## How to complete this task
Each line below is to be copied out exactly, and none may be omitted.

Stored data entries
[Start of Attachment]
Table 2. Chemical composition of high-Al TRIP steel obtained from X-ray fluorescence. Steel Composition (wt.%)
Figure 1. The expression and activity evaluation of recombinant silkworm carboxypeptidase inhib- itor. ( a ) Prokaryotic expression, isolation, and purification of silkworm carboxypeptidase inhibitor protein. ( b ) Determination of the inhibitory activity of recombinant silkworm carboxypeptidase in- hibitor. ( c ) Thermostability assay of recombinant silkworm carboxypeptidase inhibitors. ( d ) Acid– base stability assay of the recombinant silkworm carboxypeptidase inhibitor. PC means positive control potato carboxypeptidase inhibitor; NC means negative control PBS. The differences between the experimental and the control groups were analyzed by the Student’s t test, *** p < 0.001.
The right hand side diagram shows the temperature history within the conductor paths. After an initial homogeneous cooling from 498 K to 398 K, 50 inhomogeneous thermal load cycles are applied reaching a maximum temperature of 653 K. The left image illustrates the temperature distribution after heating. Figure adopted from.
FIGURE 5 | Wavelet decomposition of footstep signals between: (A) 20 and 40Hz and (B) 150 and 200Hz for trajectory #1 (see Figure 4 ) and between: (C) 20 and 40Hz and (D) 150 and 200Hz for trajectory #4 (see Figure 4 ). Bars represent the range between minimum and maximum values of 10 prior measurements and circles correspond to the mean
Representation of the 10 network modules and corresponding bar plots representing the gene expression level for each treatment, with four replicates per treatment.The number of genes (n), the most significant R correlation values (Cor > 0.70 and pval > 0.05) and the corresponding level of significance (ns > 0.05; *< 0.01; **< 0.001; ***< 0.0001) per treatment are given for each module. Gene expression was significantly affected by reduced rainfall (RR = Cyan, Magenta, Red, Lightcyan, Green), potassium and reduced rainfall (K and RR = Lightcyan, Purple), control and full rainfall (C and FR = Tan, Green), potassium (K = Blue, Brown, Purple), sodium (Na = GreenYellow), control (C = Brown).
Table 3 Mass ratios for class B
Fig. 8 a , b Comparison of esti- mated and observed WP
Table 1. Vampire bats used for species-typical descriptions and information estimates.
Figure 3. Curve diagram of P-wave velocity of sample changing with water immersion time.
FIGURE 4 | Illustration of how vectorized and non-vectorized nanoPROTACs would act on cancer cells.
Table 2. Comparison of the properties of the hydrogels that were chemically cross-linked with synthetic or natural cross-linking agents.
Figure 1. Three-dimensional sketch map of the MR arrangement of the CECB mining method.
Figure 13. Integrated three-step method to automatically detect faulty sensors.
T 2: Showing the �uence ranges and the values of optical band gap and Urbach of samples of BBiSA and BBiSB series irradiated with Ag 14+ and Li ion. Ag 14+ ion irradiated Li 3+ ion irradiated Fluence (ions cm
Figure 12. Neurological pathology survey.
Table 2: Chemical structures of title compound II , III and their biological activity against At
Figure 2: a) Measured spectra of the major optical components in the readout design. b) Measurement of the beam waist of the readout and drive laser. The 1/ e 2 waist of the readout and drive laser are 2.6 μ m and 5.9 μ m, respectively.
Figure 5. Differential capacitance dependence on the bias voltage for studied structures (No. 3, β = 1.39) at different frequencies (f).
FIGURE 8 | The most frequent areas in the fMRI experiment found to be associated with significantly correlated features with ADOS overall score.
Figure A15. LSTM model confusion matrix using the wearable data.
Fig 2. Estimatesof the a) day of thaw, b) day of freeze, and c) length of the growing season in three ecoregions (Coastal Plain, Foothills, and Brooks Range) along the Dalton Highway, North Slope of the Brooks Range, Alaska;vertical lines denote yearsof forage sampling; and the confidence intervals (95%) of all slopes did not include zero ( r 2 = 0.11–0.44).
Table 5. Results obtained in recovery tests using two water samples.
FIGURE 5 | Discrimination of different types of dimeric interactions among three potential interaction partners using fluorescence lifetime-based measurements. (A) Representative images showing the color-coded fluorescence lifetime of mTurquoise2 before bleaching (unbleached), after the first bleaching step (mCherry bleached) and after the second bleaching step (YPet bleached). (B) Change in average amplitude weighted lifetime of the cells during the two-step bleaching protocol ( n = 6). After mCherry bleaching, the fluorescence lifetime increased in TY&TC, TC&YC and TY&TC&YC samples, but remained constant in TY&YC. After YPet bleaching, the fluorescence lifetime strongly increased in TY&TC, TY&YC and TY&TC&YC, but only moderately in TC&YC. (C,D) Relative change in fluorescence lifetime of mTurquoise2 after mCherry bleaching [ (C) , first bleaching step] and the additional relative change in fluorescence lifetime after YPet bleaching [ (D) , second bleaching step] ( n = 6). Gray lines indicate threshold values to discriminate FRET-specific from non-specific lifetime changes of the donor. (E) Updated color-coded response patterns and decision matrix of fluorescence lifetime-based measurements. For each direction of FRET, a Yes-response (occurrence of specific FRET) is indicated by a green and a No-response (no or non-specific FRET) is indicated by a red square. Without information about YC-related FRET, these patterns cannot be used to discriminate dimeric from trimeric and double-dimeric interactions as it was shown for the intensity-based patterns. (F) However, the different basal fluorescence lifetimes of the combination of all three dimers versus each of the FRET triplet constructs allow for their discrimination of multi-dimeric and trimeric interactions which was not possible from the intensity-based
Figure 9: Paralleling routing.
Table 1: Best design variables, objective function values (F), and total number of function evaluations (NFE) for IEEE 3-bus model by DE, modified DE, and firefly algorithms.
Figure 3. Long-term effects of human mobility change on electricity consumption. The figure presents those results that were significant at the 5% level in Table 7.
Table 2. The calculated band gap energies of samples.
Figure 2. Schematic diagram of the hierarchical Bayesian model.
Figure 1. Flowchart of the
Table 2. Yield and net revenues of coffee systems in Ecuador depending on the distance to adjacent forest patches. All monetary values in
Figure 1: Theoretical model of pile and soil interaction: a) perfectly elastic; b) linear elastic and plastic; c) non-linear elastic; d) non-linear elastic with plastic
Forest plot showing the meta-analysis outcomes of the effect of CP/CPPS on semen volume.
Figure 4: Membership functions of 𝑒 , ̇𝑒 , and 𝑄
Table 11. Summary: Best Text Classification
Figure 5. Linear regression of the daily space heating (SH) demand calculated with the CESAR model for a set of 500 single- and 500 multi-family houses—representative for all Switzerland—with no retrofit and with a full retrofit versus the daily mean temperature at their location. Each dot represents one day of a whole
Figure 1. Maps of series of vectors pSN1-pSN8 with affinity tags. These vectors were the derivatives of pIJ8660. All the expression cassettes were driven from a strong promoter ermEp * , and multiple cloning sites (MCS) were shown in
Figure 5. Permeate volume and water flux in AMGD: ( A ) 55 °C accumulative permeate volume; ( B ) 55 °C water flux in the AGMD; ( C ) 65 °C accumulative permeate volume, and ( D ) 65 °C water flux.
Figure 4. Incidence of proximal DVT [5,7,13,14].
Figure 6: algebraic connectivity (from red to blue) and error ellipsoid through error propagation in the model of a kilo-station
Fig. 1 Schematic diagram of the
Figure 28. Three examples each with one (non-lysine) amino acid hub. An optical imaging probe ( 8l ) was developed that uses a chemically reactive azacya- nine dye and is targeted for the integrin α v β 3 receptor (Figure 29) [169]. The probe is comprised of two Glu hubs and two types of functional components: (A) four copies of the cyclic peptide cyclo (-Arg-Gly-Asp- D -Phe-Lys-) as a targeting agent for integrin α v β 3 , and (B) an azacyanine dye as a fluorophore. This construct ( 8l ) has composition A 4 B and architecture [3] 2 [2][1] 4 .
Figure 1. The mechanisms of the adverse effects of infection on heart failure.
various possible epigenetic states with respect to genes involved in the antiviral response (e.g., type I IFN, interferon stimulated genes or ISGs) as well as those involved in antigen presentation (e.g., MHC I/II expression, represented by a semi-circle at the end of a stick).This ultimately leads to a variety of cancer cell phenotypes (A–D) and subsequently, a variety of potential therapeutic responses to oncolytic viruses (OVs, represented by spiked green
[End of Attachment]
## Expected output
Table 2. Chemical composition of high-Al TRIP steel obtained from X-ray fluorescence. Steel Composition (wt.%)
Figure 1. The expression and activity evaluation of recombinant silkworm carboxypeptidase inhib- itor. ( a ) Prokaryotic expression, isolation, and purification of silkworm carboxypeptidase inhibitor protein. ( b ) Determination of the inhibitory activity of recombinant silkworm carboxypeptidase in- hibitor. ( c ) Thermostability assay of recombinant silkworm carboxypeptidase inhibitors. ( d ) Acid– base stability assay of the recombinant silkworm carboxypeptidase inhibitor. PC means positive control potato carboxypeptidase inhibitor; NC means negative control PBS. The differences between the experimental and the control groups were analyzed by the Student’s t test, *** p < 0.001.
The right hand side diagram shows the temperature history within the conductor paths. After an initial homogeneous cooling from 498 K to 398 K, 50 inhomogeneous thermal load cycles are applied reaching a maximum temperature of 653 K. The left image illustrates the temperature distribution after heating. Figure adopted from.
FIGURE 5 | Wavelet decomposition of footstep signals between: (A) 20 and 40Hz and (B) 150 and 200Hz for trajectory #1 (see Figure 4 ) and between: (C) 20 and 40Hz and (D) 150 and 200Hz for trajectory #4 (see Figure 4 ). Bars represent the range between minimum and maximum values of 10 prior measurements and circles correspond to the mean
Representation of the 10 network modules and corresponding bar plots representing the gene expression level for each treatment, with four replicates per treatment.The number of genes (n), the most significant R correlation values (Cor > 0.70 and pval > 0.05) and the corresponding level of significance (ns > 0.05; *< 0.01; **< 0.001; ***< 0.0001) per treatment are given for each module. Gene expression was significantly affected by reduced rainfall (RR = Cyan, Magenta, Red, Lightcyan, Green), potassium and reduced rainfall (K and RR = Lightcyan, Purple), control and full rainfall (C and FR = Tan, Green), potassium (K = Blue, Brown, Purple), sodium (Na = GreenYellow), control (C = Brown).
Table 3 Mass ratios for class B
Fig. 8 a , b Comparison of esti- mated and observed WP
Table 1. Vampire bats used for species-typical descriptions and information estimates.
Figure 3. Curve diagram of P-wave velocity of sample changing with water immersion time.
FIGURE 4 | Illustration of how vectorized and non-vectorized nanoPROTACs would act on cancer cells.
Table 2. Comparison of the properties of the hydrogels that were chemically cross-linked with synthetic or natural cross-linking agents.
Figure 1. Three-dimensional sketch map of the MR arrangement of the CECB mining method.
Figure 13. Integrated three-step method to automatically detect faulty sensors.
T 2: Showing the �uence ranges and the values of optical band gap and Urbach of samples of BBiSA and BBiSB series irradiated with Ag 14+ and Li ion. Ag 14+ ion irradiated Li 3+ ion irradiated Fluence (ions cm
Figure 12. Neurological pathology survey.
Table 2: Chemical structures of title compound II , III and their biological activity against At
Figure 2: a) Measured spectra of the major optical components in the readout design. b) Measurement of the beam waist of the readout and drive laser. The 1/ e 2 waist of the readout and drive laser are 2.6 μ m and 5.9 μ m, respectively.
Figure 5. Differential capacitance dependence on the bias voltage for studied structures (No. 3, β = 1.39) at different frequencies (f).
FIGURE 8 | The most frequent areas in the fMRI experiment found to be associated with significantly correlated features with ADOS overall score.
Figure A15. LSTM model confusion matrix using the wearable data.
Fig 2. Estimatesof the a) day of thaw, b) day of freeze, and c) length of the growing season in three ecoregions (Coastal Plain, Foothills, and Brooks Range) along the Dalton Highway, North Slope of the Brooks Range, Alaska;vertical lines denote yearsof forage sampling; and the confidence intervals (95%) of all slopes did not include zero ( r 2 = 0.11–0.44).
Table 5. Results obtained in recovery tests using two water samples.
FIGURE 5 | Discrimination of different types of dimeric interactions among three potential interaction partners using fluorescence lifetime-based measurements. (A) Representative images showing the color-coded fluorescence lifetime of mTurquoise2 before bleaching (unbleached), after the first bleaching step (mCherry bleached) and after the second bleaching step (YPet bleached). (B) Change in average amplitude weighted lifetime of the cells during the two-step bleaching protocol ( n = 6). After mCherry bleaching, the fluorescence lifetime increased in TY&TC, TC&YC and TY&TC&YC samples, but remained constant in TY&YC. After YPet bleaching, the fluorescence lifetime strongly increased in TY&TC, TY&YC and TY&TC&YC, but only moderately in TC&YC. (C,D) Relative change in fluorescence lifetime of mTurquoise2 after mCherry bleaching [ (C) , first bleaching step] and the additional relative change in fluorescence lifetime after YPet bleaching [ (D) , second bleaching step] ( n = 6). Gray lines indicate threshold values to discriminate FRET-specific from non-specific lifetime changes of the donor. (E) Updated color-coded response patterns and decision matrix of fluorescence lifetime-based measurements. For each direction of FRET, a Yes-response (occurrence of specific FRET) is indicated by a green and a No-response (no or non-specific FRET) is indicated by a red square. Without information about YC-related FRET, these patterns cannot be used to discriminate dimeric from trimeric and double-dimeric interactions as it was shown for the intensity-based patterns. (F) However, the different basal fluorescence lifetimes of the combination of all three dimers versus each of the FRET triplet constructs allow for their discrimination of multi-dimeric and trimeric interactions which was not possible from the intensity-based
Figure 9: Paralleling routing.
Table 1: Best design variables, objective function values (F), and total number of function evaluations (NFE) for IEEE 3-bus model by DE, modified DE, and firefly algorithms.
Figure 3. Long-term effects of human mobility change on electricity consumption. The figure presents those results that were significant at the 5% level in Table 7.
Table 2. The calculated band gap energies of samples.
Figure 2. Schematic diagram of the hierarchical Bayesian model.
Figure 1. Flowchart of the
Table 2. Yield and net revenues of coffee systems in Ecuador depending on the distance to adjacent forest patches. All monetary values in
Figure 1: Theoretical model of pile and soil interaction: a) perfectly elastic; b) linear elastic and plastic; c) non-linear elastic; d) non-linear elastic with plastic
Forest plot showing the meta-analysis outcomes of the effect of CP/CPPS on semen volume.
Figure 4: Membership functions of 𝑒 , ̇𝑒 , and 𝑄
Table 11. Summary: Best Text Classification
Figure 5. Linear regression of the daily space heating (SH) demand calculated with the CESAR model for a set of 500 single- and 500 multi-family houses—representative for all Switzerland—with no retrofit and with a full retrofit versus the daily mean temperature at their location. Each dot represents one day of a whole
Figure 1. Maps of series of vectors pSN1-pSN8 with affinity tags. These vectors were the derivatives of pIJ8660. All the expression cassettes were driven from a strong promoter ermEp * , and multiple cloning sites (MCS) were shown in
Figure 5. Permeate volume and water flux in AMGD: ( A ) 55 °C accumulative permeate volume; ( B ) 55 °C water flux in the AGMD; ( C ) 65 °C accumulative permeate volume, and ( D ) 65 °C water flux.
Figure 4. Incidence of proximal DVT [5,7,13,14].
Figure 6: algebraic connectivity (from red to blue) and error ellipsoid through error propagation in the model of a kilo-station
Fig. 1 Schematic diagram of the
Figure 28. Three examples each with one (non-lysine) amino acid hub. An optical imaging probe ( 8l ) was developed that uses a chemically reactive azacya- nine dye and is targeted for the integrin α v β 3 receptor (Figure 29) [169]. The probe is comprised of two Glu hubs and two types of functional components: (A) four copies of the cyclic peptide cyclo (-Arg-Gly-Asp- D -Phe-Lys-) as a targeting agent for integrin α v β 3 , and (B) an azacyanine dye as a fluorophore. This construct ( 8l ) has composition A 4 B and architecture [3] 2 [2][1] 4 .
Figure 1. The mechanisms of the adverse effects of infection on heart failure.
various possible epigenetic states with respect to genes involved in the antiviral response (e.g., type I IFN, interferon stimulated genes or ISGs) as well as those involved in antigen presentation (e.g., MHC I/II expression, represented by a semi-circle at the end of a stick).This ultimately leads to a variety of cancer cell phenotypes (A–D) and subsequently, a variety of potential therapeutic responses to oncolytic viruses (OVs, represented by spiked green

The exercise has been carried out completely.